Одолевая слабость, Яромир приподнялся на локте. Окно было распахнуто, и все равно воздух в покое оставался спертый, больной. Под окном на лавке, привалившись к стене, дремал Тинар, но, словно почувствовав, что на него смотрят, открыл глаза.
— А, очнулся? — пробормотал он заплетающимся языком, хотел добавить что-то еще, но сон опять сковал его.
— Ночью он подле тебя сидел, — пояснил Торопча, помогая товарищу добраться до постели. Вернувшись, поставил на стол миску, налил щей. — Поднимайся, боярин!
— А где Древлевед? — спросил Нехлад, разминая мышцы и садясь за стол.
От него не укрылось, что при упоминании имени мага тень легла на лицо Торопчи. Впрочем, мог бы и не смотреть — давно знал, что его ближники к Древлеведу относятся весьма неоднозначно.

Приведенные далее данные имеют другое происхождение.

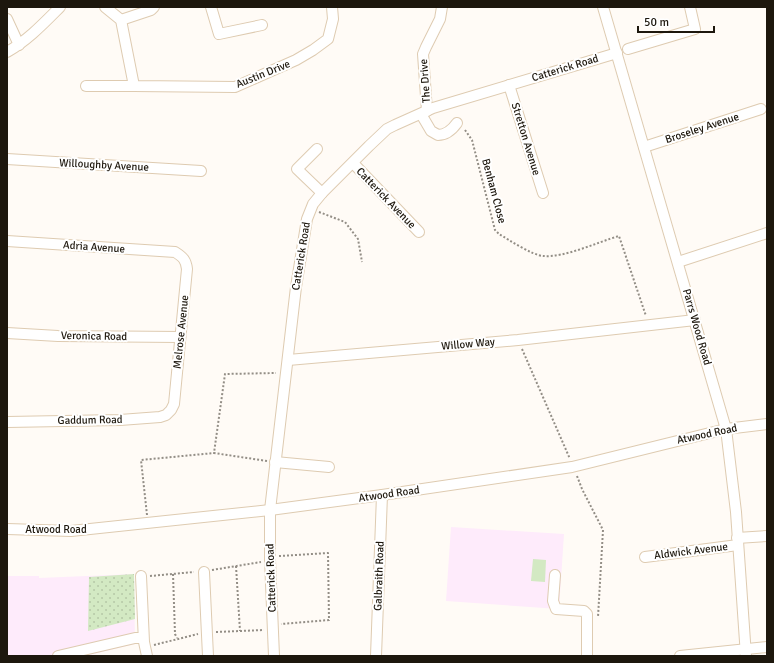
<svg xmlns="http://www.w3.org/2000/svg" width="774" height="663" font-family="Signika,sans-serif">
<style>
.education{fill:#feebfb}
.park{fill:url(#park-dots)}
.pitch{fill:#d3e9c3}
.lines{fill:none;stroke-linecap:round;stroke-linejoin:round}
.minor-casing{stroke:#decbb1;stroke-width:12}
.path{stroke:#938e86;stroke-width:2;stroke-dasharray:2 2;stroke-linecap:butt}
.minor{stroke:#fff;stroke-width:10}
.labels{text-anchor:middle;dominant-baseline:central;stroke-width:4;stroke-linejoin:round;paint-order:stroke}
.street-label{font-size:11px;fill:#1d170d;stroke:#fff}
</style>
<defs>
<pattern id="park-dots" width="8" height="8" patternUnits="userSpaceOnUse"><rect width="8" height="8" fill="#d3e9c3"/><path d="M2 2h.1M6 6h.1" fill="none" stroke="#b5c7a6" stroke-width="1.8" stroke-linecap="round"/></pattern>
</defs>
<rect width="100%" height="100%" fill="#fffbf6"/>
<g class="education">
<polygon points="451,527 564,534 559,609 446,601"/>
<polygon points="134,574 135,644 86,656 7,656 7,576 39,576 39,578"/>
</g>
<polygon class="park" points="134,574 135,619 88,631 89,577"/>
<polygon class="pitch" points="533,559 546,560 545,582 531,581"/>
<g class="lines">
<defs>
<g id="minor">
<polyline points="105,7 121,20 134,86 235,87 296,60 313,50 328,39 333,19 332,7"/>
<polyline points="211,7 219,34 262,25"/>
<polyline points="603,7 726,429 736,512 746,656"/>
<polyline points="7,19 19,45"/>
<polyline points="121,20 151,10 154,7"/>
<polyline points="628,49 695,29 690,7"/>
<path d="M 7,52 C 28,40 43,24 60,7"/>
<polyline points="509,85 543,193"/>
<polyline points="86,86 134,86"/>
<polyline points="427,111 423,54 426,47 440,19 442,7"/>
<path d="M 421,114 L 431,131 L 438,135 C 446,135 452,130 457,123"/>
<polyline points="644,147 761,109"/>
<polyline points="317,149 297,169 322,193"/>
<polyline points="7,159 201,171"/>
<polyline points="353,163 419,232"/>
<path d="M 7,241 L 175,252 C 183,257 186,260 187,269 L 174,404 L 171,410 L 166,415 L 160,417 L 120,420 L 7,422"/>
<polyline points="678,262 767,233"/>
<polyline points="7,333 58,336 180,337"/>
<polyline points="288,360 518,340 695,320"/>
<polyline points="275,462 329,467"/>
<polyline points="7,529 71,531 270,510 382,495 572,467 726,429 767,424"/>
<polyline points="737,538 767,536"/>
<polyline points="645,557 738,545"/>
<polyline points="204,572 208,656"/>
<polyline points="555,575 553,601 556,609 584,611 587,614 587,656"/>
<polyline points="141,576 144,642 147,656"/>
<polyline points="58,656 135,638 143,638"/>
<polyline points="274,656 270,560 270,510 296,287 307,219 313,204 322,193 369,146 387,129 395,125 433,108 617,53"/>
<polyline points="376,656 382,495"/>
<polyline points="680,656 767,647"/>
</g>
</defs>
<use href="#minor" class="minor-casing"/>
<g class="path">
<path d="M 465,130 L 472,140 L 495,230 L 499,234 C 509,240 532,255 543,256 C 564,258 598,242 619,236 L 646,316"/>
<polyline points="319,212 345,222 358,239 362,262"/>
<polyline points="522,349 570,459"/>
<polyline points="267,461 214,453 225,374 276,373"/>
<polyline points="577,476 582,489 603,530 598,617"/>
<polyline points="147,515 141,460 214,453"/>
<polyline points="279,556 328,553 329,620 281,624"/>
<polyline points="236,566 240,631"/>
<polyline points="212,570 261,562"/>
<polyline points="173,574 175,634 177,638"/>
<polyline points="150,576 194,572"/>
<polyline points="216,632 264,630"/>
<polyline points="154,645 198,634"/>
</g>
<use href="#minor" class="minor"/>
</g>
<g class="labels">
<g class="street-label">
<text transform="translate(565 68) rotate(-17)">Catterick Road</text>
<text transform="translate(263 74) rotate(-22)">Austin Drive</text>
<text transform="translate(425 81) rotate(-94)">The Drive</text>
<text transform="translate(702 128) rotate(-18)">Broseley Avenue</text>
<text transform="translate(526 139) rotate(73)">Stretton Avenue</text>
<text transform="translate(104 165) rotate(3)">Willoughby Avenue</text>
<text transform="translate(494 191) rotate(75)">Benham Close</text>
<text transform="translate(386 198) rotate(46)">Catterick Avenue</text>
<text transform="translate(94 247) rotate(4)">Adria Avenue</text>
<text transform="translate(301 256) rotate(-81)">Catterick Road</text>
<text transform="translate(697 327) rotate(74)">Parrs Wood Road</text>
<text transform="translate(181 332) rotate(-84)">Melrose Avenue</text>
<text transform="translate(94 336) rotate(1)">Veronica Road</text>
<text transform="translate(468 344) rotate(-5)">Willow Way</text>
<text transform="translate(90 420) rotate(-1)">Gaddum Road</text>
<text transform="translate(707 434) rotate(-12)">Atwood Road</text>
<text transform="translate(389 494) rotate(-8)">Atwood Road</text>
<text x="56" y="529">Atwood Road</text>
<text transform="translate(691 551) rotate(-7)">Aldwick Avenue</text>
<text transform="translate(379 576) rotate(-88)">Galbraith Road</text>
<text transform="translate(271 578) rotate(-92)">Catterick Road</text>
</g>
</g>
<rect width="774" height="663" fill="none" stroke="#1d170d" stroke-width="16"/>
<path d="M638 26v6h76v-6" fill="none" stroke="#1d170d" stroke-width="2"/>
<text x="644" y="26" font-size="12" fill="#1d170d" stroke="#ffffff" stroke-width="3" paint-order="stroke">50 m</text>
</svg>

— Наверное, скоро будет. Он сейчас много по городу ходит.
— А что нынче в городе?
— Посвободнее стало, — с явным облегчением сказал Торопча. — Ливейских переселенцев по селам разводят. Белгастово войско в поле стоит. Князь с Вепрем в Нарог ушли. Буевит тебя вчера спрашивал, но зачем видеть хочет — не сказал.

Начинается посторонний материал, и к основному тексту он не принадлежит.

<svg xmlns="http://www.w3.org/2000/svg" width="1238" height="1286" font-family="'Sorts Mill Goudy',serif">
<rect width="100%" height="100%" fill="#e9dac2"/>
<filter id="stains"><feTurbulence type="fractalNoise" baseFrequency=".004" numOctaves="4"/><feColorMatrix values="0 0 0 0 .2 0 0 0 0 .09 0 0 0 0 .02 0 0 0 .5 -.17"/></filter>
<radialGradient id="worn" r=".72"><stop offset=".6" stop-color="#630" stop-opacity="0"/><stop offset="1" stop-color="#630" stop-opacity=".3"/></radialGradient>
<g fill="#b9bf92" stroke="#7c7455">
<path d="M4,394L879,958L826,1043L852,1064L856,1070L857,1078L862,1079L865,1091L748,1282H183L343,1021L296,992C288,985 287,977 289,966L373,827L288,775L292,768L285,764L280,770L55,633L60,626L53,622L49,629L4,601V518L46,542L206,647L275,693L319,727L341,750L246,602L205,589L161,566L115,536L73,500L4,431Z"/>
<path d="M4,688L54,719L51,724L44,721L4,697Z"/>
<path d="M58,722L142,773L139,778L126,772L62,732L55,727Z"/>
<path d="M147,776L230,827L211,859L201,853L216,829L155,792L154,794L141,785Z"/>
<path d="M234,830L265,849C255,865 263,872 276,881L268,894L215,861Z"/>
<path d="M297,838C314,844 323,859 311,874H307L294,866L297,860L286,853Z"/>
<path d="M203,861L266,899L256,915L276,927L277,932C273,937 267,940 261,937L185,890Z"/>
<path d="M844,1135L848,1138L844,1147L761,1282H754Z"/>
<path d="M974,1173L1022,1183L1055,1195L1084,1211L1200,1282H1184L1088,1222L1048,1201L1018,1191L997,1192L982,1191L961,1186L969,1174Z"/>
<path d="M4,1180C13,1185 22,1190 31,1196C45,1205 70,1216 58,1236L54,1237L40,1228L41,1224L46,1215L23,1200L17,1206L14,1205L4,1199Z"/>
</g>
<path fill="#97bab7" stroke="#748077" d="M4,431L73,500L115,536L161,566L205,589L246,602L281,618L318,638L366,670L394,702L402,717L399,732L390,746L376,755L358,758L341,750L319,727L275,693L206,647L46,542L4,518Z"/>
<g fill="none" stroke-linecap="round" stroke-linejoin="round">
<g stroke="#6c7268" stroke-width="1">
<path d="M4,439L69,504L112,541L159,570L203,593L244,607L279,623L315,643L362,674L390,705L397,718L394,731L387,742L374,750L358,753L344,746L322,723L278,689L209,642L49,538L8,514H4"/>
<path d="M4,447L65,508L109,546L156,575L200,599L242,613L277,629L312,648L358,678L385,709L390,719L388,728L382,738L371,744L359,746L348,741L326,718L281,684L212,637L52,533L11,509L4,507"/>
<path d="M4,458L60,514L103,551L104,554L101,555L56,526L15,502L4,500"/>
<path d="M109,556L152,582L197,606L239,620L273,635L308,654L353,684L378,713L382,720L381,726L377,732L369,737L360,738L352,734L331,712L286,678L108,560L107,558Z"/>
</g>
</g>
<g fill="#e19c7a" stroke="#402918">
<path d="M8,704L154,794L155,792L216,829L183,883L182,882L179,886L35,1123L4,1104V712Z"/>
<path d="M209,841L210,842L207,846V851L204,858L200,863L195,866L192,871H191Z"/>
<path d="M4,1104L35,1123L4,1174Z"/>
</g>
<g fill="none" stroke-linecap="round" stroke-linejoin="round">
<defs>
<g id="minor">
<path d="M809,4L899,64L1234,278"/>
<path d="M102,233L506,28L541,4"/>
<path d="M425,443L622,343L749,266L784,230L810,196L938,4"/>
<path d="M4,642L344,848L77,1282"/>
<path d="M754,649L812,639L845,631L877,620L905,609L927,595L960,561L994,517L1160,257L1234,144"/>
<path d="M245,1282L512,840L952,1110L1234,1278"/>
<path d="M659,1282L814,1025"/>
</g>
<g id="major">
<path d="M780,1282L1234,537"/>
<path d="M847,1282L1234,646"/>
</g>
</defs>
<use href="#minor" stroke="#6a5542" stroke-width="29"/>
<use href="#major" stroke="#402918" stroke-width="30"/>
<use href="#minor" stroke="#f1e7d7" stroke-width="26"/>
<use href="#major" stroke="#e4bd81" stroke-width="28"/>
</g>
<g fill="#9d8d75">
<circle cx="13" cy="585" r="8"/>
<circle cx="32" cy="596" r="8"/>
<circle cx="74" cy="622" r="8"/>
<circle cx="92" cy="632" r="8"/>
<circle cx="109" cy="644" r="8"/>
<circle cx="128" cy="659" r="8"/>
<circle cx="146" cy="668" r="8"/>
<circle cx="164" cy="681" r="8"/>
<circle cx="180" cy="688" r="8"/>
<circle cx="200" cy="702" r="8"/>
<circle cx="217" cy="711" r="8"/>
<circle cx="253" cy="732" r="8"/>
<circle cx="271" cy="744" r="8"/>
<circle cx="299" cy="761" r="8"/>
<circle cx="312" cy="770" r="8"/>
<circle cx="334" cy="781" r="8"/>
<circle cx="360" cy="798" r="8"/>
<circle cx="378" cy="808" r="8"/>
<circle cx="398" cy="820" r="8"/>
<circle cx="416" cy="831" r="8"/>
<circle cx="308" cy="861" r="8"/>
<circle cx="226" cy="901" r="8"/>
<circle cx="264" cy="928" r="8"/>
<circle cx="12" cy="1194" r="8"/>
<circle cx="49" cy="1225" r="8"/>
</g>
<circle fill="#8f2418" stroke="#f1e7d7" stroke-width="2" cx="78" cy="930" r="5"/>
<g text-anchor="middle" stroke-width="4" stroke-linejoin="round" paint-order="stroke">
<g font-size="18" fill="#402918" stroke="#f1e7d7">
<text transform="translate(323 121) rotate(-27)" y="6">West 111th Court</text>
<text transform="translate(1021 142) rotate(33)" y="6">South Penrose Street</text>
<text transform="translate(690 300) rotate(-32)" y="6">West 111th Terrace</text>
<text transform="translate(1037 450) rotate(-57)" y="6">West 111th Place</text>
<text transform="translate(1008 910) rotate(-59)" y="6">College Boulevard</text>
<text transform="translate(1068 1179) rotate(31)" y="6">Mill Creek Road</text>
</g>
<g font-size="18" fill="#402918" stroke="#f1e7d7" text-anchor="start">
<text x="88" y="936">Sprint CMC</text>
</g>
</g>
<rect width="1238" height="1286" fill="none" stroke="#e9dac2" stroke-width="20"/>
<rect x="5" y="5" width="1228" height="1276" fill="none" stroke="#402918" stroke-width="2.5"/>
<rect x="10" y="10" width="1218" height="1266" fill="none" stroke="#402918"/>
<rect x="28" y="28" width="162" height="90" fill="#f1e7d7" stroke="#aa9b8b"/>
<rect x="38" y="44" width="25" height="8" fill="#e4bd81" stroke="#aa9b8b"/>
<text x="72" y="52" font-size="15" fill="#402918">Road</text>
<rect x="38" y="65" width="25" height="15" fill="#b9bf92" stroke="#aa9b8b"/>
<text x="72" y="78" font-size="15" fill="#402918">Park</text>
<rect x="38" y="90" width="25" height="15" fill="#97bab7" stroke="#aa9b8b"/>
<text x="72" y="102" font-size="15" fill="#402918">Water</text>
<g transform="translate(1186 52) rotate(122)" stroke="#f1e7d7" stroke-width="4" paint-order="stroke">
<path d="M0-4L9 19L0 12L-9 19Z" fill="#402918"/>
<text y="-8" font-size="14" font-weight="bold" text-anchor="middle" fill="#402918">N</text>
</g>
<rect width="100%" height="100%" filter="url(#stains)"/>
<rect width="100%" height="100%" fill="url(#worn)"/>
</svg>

Приведя себя в порядок, Нехлад вышел на воздух. Был солнечный, шумный день. Жизнь возвращалась в привычное русло, Новоселец прихорашивался. В кузне уже звенел молот Нечая. Нельзя не признать, город попал в заботливые руки.
В головной части кремля сновали слуги и работники, спешили куда-то посыльные, богато одетые люди из народных старшин дожидались приема у Ярополка. Буевит отыскался не сразу. Трое спрошенных указали разные места, и в конце концов молодой боярин наткнулся на стабучского воеводу случайно, когда заглянул на один из задних двориков, где тот что-то обсуждал со своими людьми. Прохладно поинтересовавшись здоровьем Нехлада, Буевит сказал:
— Мой брат принял решение отправить прах Владимира Булата на родину, в Сурочь. Только тебя и ждем, нужно, чтобы ты при открытии могилы присутствовал.
Лицо его при этом было хмурым, и сам он весь подобрался, готовый встретить и недоумение, и обиду, и гнев. И Яромиру действительно захотелось разгневаться. Изъять из кургана — первого захоронения в новой земле — тело первого управителя Крепи значило умалить благодарную память всех сурочцев, оставшихся здесь после гибели Булата. Умалить и их собственный труд и заслугу. Попросту — унизить.
Шаг дерзкий… и глупый. Первая могила — первая святыня в новой земле. Оставить сурочцев без святыни — значит вызвать не только недовольство, но и опасное волнение. Заигрался Ярополк!
Впрочем, все это не так уж важно. Нехлад отметил про себя, что на самом деле остается спокойным и называет про себя сурочцев «они». Хорошо…
— Что молчишь-то? — грубовато, словно лишний раз подначивая (ну давай уже, выругайся поскорее, и покончим с этим!), спросил Буевит.
— Не сочти за труд, сообщи своему брату, что никакого перенесения праха не будет.
— Ярополк рассердится…
— Думаешь, это заставит меня передумать? — пожал Нехлад плечами.
Вид его был столь безмятежен, что готовность Буевита к спору рассеялась сама собой.
— Пойми, Яромир, предложение брата не лишено оснований…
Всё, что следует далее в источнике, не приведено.